[Source texts of formatted documents]
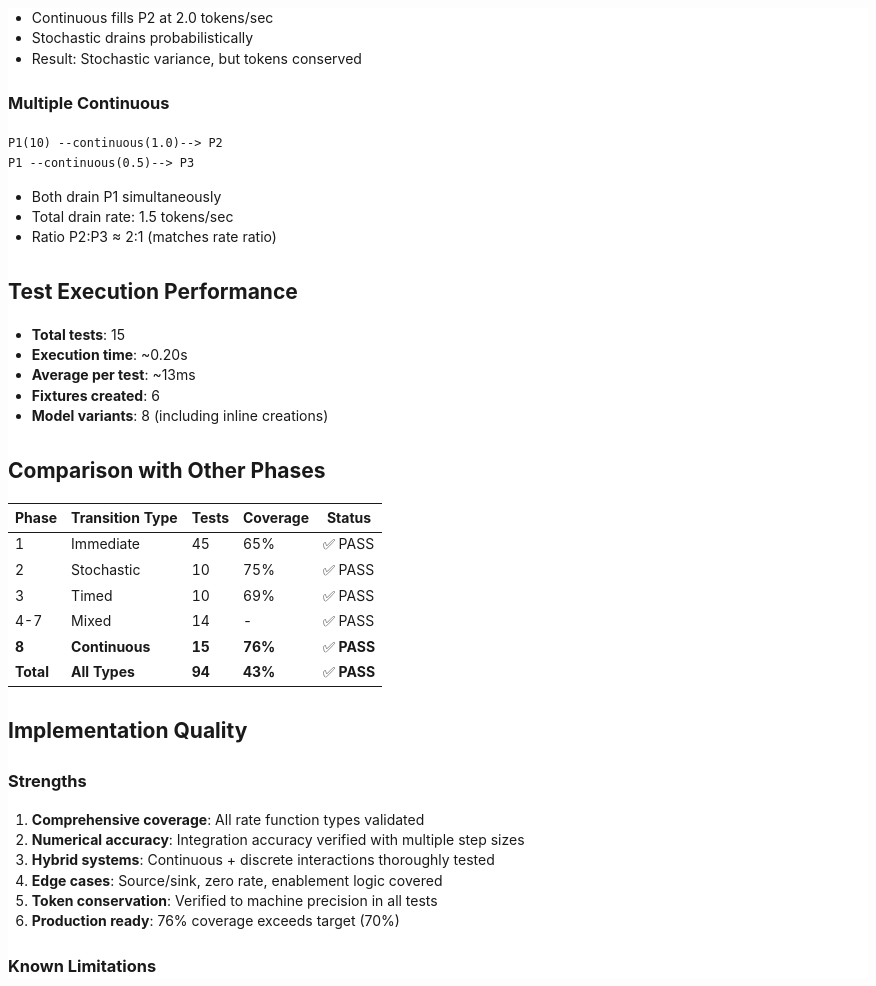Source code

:- Continuous fills P2 at 2.0 tokens/sec
- Stochastic drains probabilistically
- Result: Stochastic variance, but tokens conserved

### Multiple Continuous

```
P1(10) --continuous(1.0)--> P2
P1 --continuous(0.5)--> P3
```

- Both drain P1 simultaneously
- Total drain rate: 1.5 tokens/sec
- Ratio P2:P3 ≈ 2:1 (matches rate ratio)

## Test Execution Performance

- **Total tests**: 15
- **Execution time**: ~0.20s
- **Average per test**: ~13ms
- **Fixtures created**: 6
- **Model variants**: 8 (including inline creations)

## Comparison with Other Phases

| Phase | Transition Type | Tests | Coverage | Status |
|-------|----------------|-------|----------|--------|
| 1 | Immediate | 45 | 65% | ✅ PASS |
| 2 | Stochastic | 10 | 75% | ✅ PASS |
| 3 | Timed | 10 | 69% | ✅ PASS |
| 4-7 | Mixed | 14 | - | ✅ PASS |
| **8** | **Continuous** | **15** | **76%** | ✅ **PASS** |
| **Total** | **All Types** | **94** | **43%** | ✅ **PASS** |

## Implementation Quality

### Strengths

1. **Comprehensive coverage**: All rate function types validated
2. **Numerical accuracy**: Integration accuracy verified with multiple step sizes
3. **Hybrid systems**: Continuous + discrete interactions thoroughly tested
4. **Edge cases**: Source/sink, zero rate, enablement logic covered
5. **Token conservation**: Verified to machine precision in all tests
6. **Production ready**: 76% coverage exceeds target (70%)

### Known Limitations
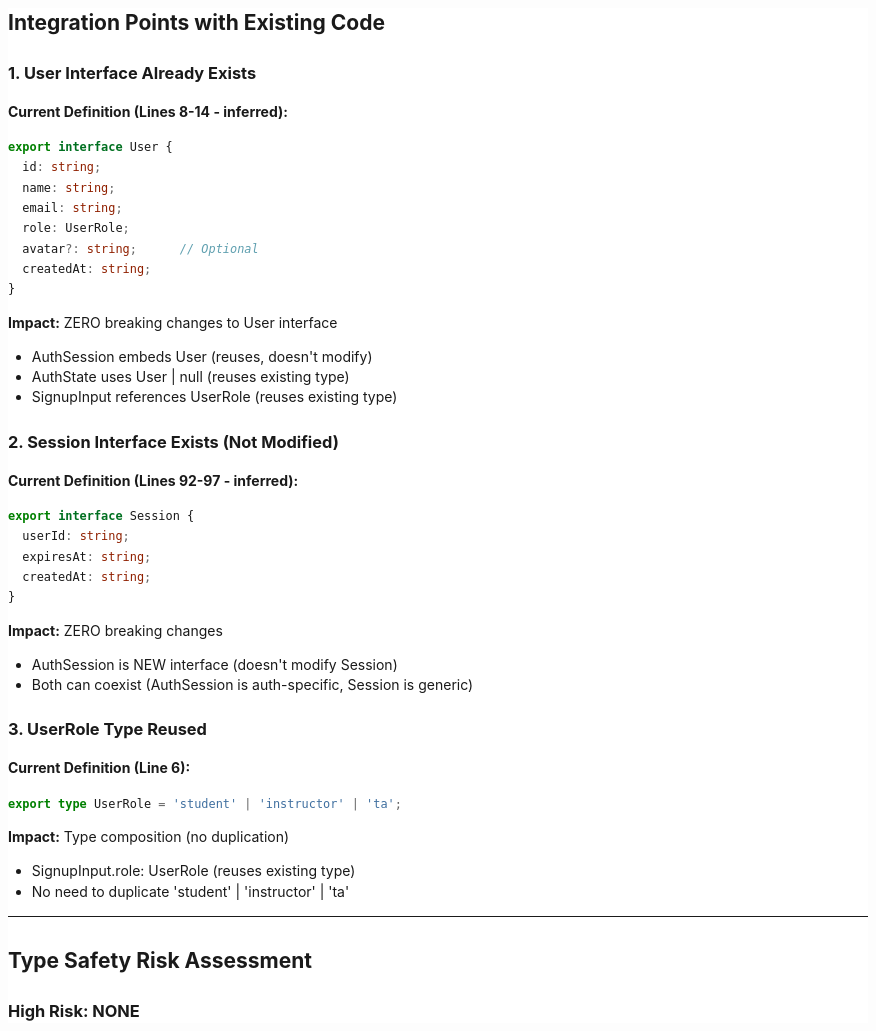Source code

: 
## Integration Points with Existing Code

### 1. User Interface Already Exists

**Current Definition (Lines 8-14 - inferred):**
```typescript
export interface User {
  id: string;
  name: string;
  email: string;
  role: UserRole;
  avatar?: string;      // Optional
  createdAt: string;
}
```

**Impact:** ZERO breaking changes to User interface
- AuthSession embeds User (reuses, doesn't modify)
- AuthState uses User | null (reuses existing type)
- SignupInput references UserRole (reuses existing type)

### 2. Session Interface Exists (Not Modified)

**Current Definition (Lines 92-97 - inferred):**
```typescript
export interface Session {
  userId: string;
  expiresAt: string;
  createdAt: string;
}
```

**Impact:** ZERO breaking changes
- AuthSession is NEW interface (doesn't modify Session)
- Both can coexist (AuthSession is auth-specific, Session is generic)

### 3. UserRole Type Reused

**Current Definition (Line 6):**
```typescript
export type UserRole = 'student' | 'instructor' | 'ta';
```

**Impact:** Type composition (no duplication)
- SignupInput.role: UserRole (reuses existing type)
- No need to duplicate 'student' | 'instructor' | 'ta'

---

## Type Safety Risk Assessment

### High Risk: NONE
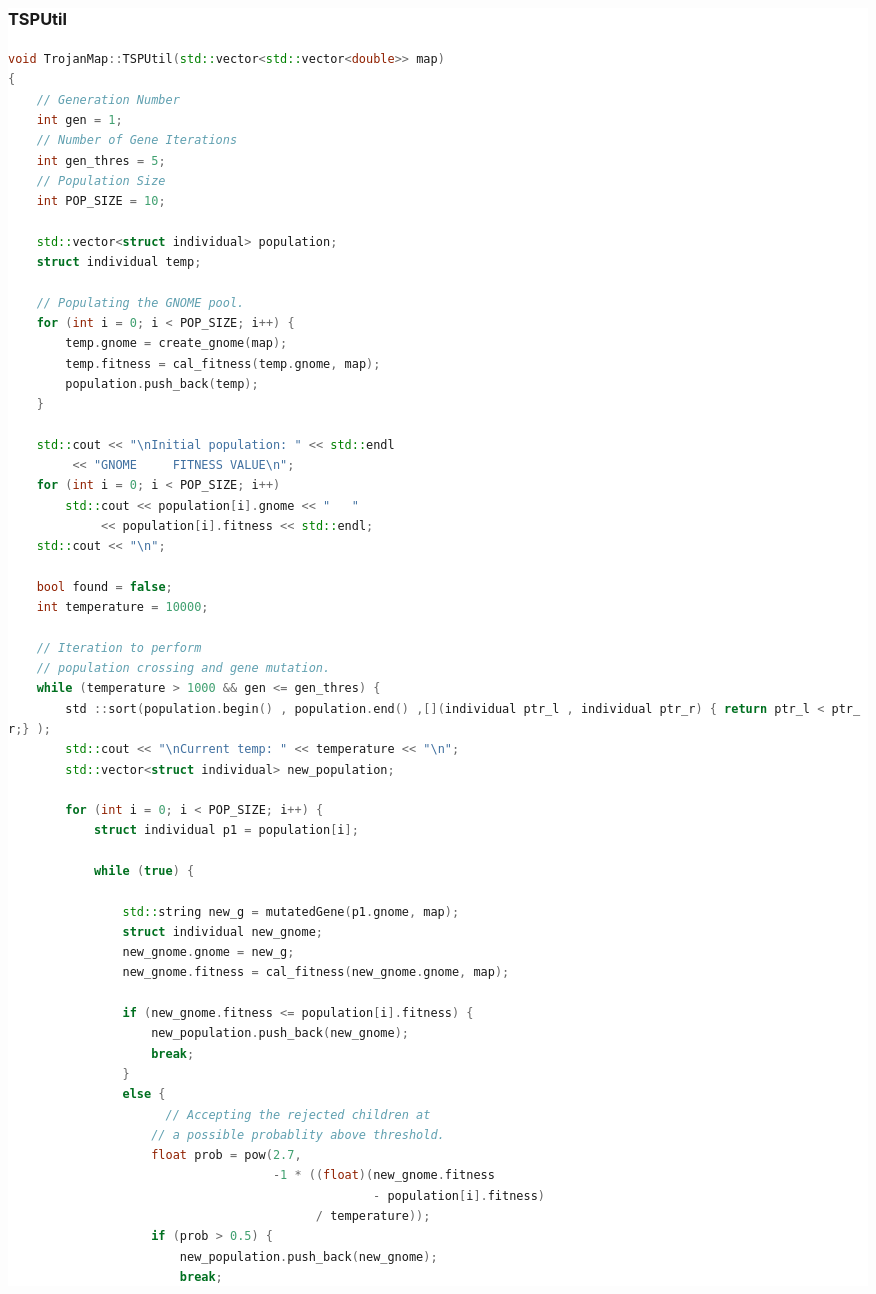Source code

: ### TSPUtil
```cpp
void TrojanMap::TSPUtil(std::vector<std::vector<double>> map) 
{ 
    // Generation Number 
    int gen = 1; 
    // Number of Gene Iterations 
    int gen_thres = 5; 
    // Population Size
    int POP_SIZE = 10;
  
    std::vector<struct individual> population; 
    struct individual temp; 
  
    // Populating the GNOME pool. 
    for (int i = 0; i < POP_SIZE; i++) { 
        temp.gnome = create_gnome(map); 
        temp.fitness = cal_fitness(temp.gnome, map); 
        population.push_back(temp); 
    } 
  
    std::cout << "\nInitial population: " << std::endl 
         << "GNOME     FITNESS VALUE\n"; 
    for (int i = 0; i < POP_SIZE; i++) 
        std::cout << population[i].gnome << "   "
             << population[i].fitness << std::endl; 
    std::cout << "\n"; 
  
    bool found = false; 
    int temperature = 10000; 
  
    // Iteration to perform 
    // population crossing and gene mutation. 
    while (temperature > 1000 && gen <= gen_thres) { 
        std ::sort(population.begin() , population.end() ,[](individual ptr_l , individual ptr_r) { return ptr_l < ptr_r;} );
        std::cout << "\nCurrent temp: " << temperature << "\n"; 
        std::vector<struct individual> new_population; 
  
        for (int i = 0; i < POP_SIZE; i++) { 
            struct individual p1 = population[i]; 
          
            while (true) { 
               
                std::string new_g = mutatedGene(p1.gnome, map); 
                struct individual new_gnome; 
                new_gnome.gnome = new_g; 
                new_gnome.fitness = cal_fitness(new_gnome.gnome, map); 
                
                if (new_gnome.fitness <= population[i].fitness) { 
                    new_population.push_back(new_gnome); 
                    break; 
                } 
                else { 
                      // Accepting the rejected children at 
                    // a possible probablity above threshold. 
                    float prob = pow(2.7, 
                                     -1 * ((float)(new_gnome.fitness 
                                                   - population[i].fitness) 
                                           / temperature)); 
                    if (prob > 0.5) { 
                        new_population.push_back(new_gnome); 
                        break; 
```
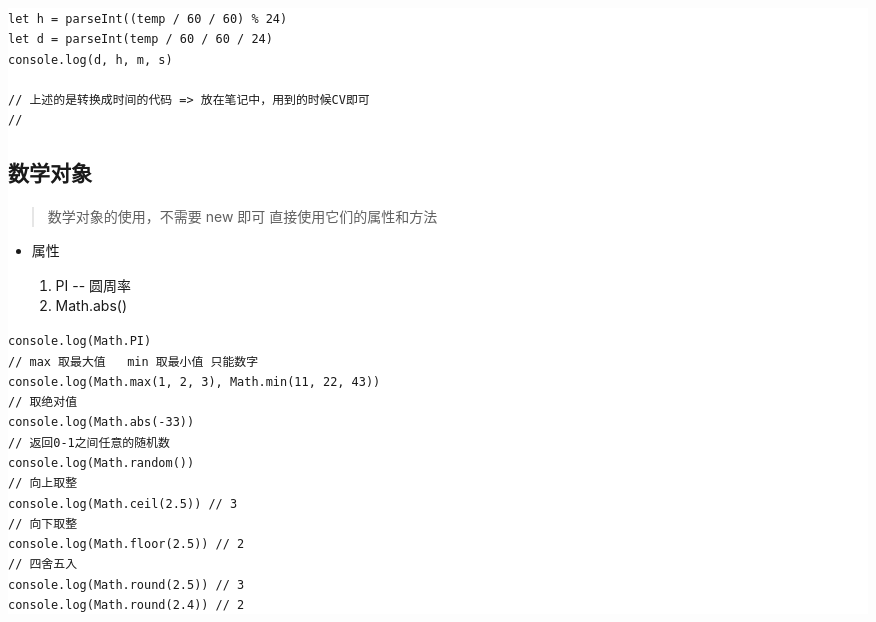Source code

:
 ```
let h = parseInt((temp / 60 / 60) % 24)
let d = parseInt(temp / 60 / 60 / 24)
console.log(d, h, m, s)

// 上述的是转换成时间的代码 => 放在笔记中，用到的时候CV即可
//
```

## 数学对象

> 数学对象的使用，不需要 new 即可 直接使用它们的属性和方法

-   属性

    1. PI -- 圆周率
    2. Math.abs()

```
console.log(Math.PI)
// max 取最大值   min 取最小值 只能数字
console.log(Math.max(1, 2, 3), Math.min(11, 22, 43))
// 取绝对值
console.log(Math.abs(-33))
// 返回0-1之间任意的随机数
console.log(Math.random())
// 向上取整
console.log(Math.ceil(2.5)) // 3
// 向下取整
console.log(Math.floor(2.5)) // 2
// 四舍五入
console.log(Math.round(2.5)) // 3
console.log(Math.round(2.4)) // 2
```
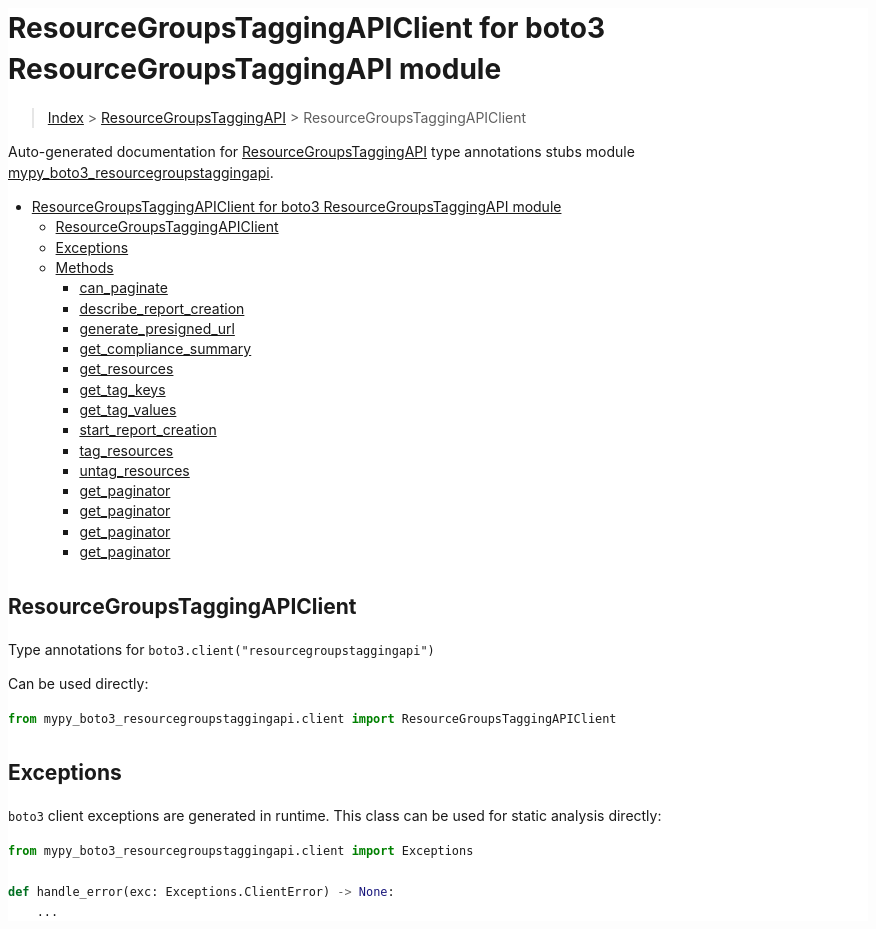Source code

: # ResourceGroupsTaggingAPIClient for boto3 ResourceGroupsTaggingAPI module

> [Index](../index.md) > [ResourceGroupsTaggingAPI](./index.md) > ResourceGroupsTaggingAPIClient

Auto-generated documentation for [ResourceGroupsTaggingAPI](https://boto3.amazonaws.com/v1/documentation/api/latest/reference/services/resourcegroupstaggingapi.html#ResourceGroupsTaggingAPI)
type annotations stubs module [mypy_boto3_resourcegroupstaggingapi](https://pypi.org/project/mypy-boto3-resourcegroupstaggingapi/).

- [ResourceGroupsTaggingAPIClient for boto3 ResourceGroupsTaggingAPI module](#resourcegroupstaggingapiclient-for-boto3-resourcegroupstaggingapi-module)
  - [ResourceGroupsTaggingAPIClient](#resourcegroupstaggingapiclient)
  - [Exceptions](#exceptions)
  - [Methods](#methods)
    - [can_paginate](#can_paginate)
    - [describe_report_creation](#describe_report_creation)
    - [generate_presigned_url](#generate_presigned_url)
    - [get_compliance_summary](#get_compliance_summary)
    - [get_resources](#get_resources)
    - [get_tag_keys](#get_tag_keys)
    - [get_tag_values](#get_tag_values)
    - [start_report_creation](#start_report_creation)
    - [tag_resources](#tag_resources)
    - [untag_resources](#untag_resources)
    - [get_paginator](#get_paginator)
    - [get_paginator](#get_paginator-1)
    - [get_paginator](#get_paginator-2)
    - [get_paginator](#get_paginator-3)

## ResourceGroupsTaggingAPIClient

Type annotations for `boto3.client("resourcegroupstaggingapi")`

Can be used directly:

```python
from mypy_boto3_resourcegroupstaggingapi.client import ResourceGroupsTaggingAPIClient
```

## Exceptions


`boto3` client exceptions are generated in runtime. This class can be used for static analysis directly:

```python
from mypy_boto3_resourcegroupstaggingapi.client import Exceptions

def handle_error(exc: Exceptions.ClientError) -> None:
    ...
```

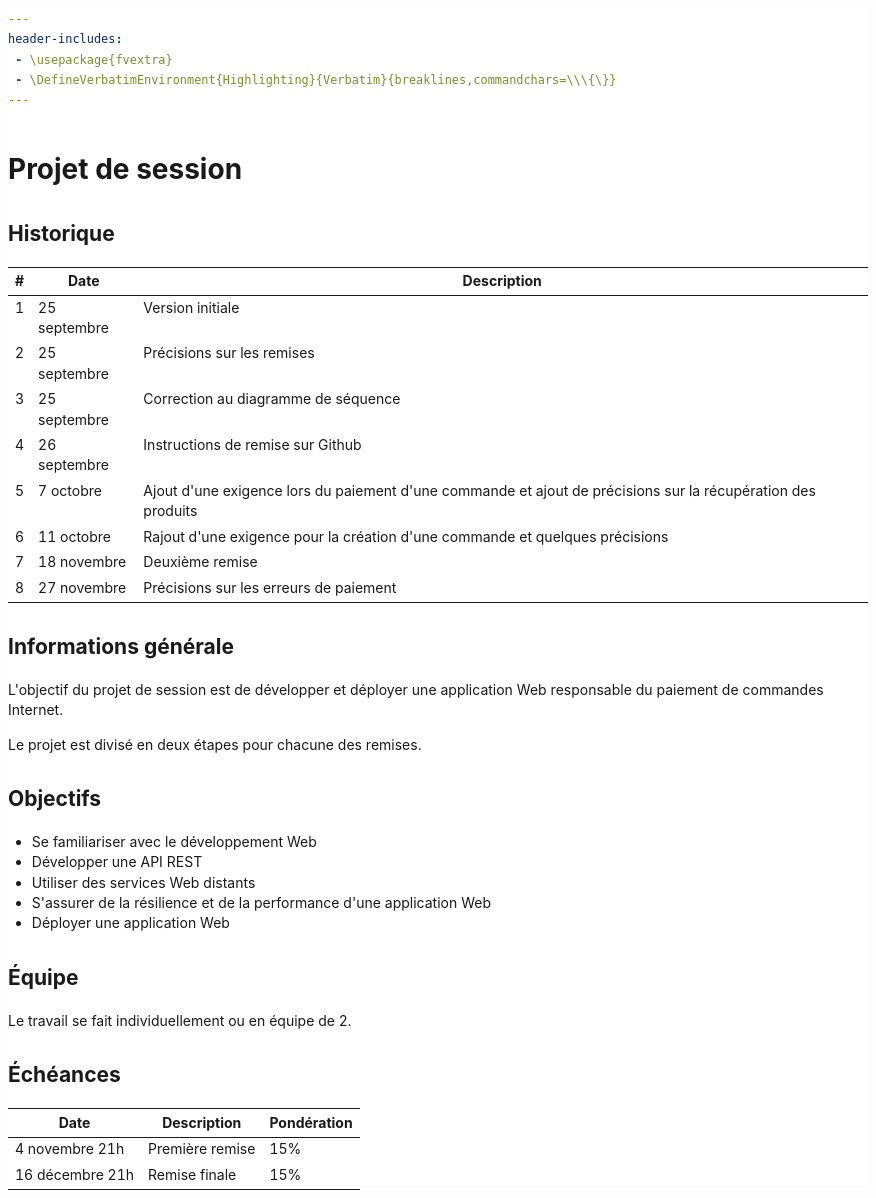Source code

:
 ```yaml
---
header-includes:
 - \usepackage{fvextra}
 - \DefineVerbatimEnvironment{Highlighting}{Verbatim}{breaklines,commandchars=\\\{\}}
---
```


# Projet de session

## Historique

\# | Date | Description
-----|-------------------|---------------------------------------------------------------------------
1 | 25 septembre | Version initiale
2 | 25 septembre | Précisions sur les remises
3 | 25 septembre | Correction au diagramme de séquence
4 | 26 septembre | Instructions de remise sur Github
5 | 7 octobre | Ajout d'une exigence lors du paiement d'une commande et ajout de précisions sur la récupération des produits
6 | 11 octobre | Rajout d'une exigence pour la création d'une commande et quelques précisions
7 | 18 novembre | Deuxième remise
8 | 27 novembre | Précisions sur les erreurs de paiement

## Informations générale

L'objectif du projet de session est de développer et déployer une application Web responsable du paiement de
commandes Internet.

Le projet est divisé en deux étapes pour chacune des remises.

## Objectifs

* Se familiariser avec le développement Web
* Développer une API REST
* Utiliser des services Web distants
* S'assurer de la résilience et de la performance d'une application Web
* Déployer une application Web

## Équipe

Le travail se fait individuellement ou en équipe de 2.

## Échéances

Date | Description | Pondération
-----|-------------|------------
4 novembre 21h | Première remise | 15%
16 décembre 21h | Remise finale | 15%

▶ TASK DIRECTIONS
Give only the lines from the one holding "- Stochastic drains probabilistically" through the one holding "69% | ✅ PASS |", each restated exactly as it appears above.

▶ SOLVED PROBLEM
- Stochastic drains probabilistically
- Result: Stochastic variance, but tokens conserved

### Multiple Continuous

```
P1(10) --continuous(1.0)--> P2
P1 --continuous(0.5)--> P3
```

- Both drain P1 simultaneously
- Total drain rate: 1.5 tokens/sec
- Ratio P2:P3 ≈ 2:1 (matches rate ratio)

## Test Execution Performance

- **Total tests**: 15
- **Execution time**: ~0.20s
- **Average per test**: ~13ms
- **Fixtures created**: 6
- **Model variants**: 8 (including inline creations)

## Comparison with Other Phases

| Phase | Transition Type | Tests | Coverage | Status |
|-------|----------------|-------|----------|--------|
| 1 | Immediate | 45 | 65% | ✅ PASS |
| 2 | Stochastic | 10 | 75% | ✅ PASS |
| 3 | Timed | 10 | 69% | ✅ PASS |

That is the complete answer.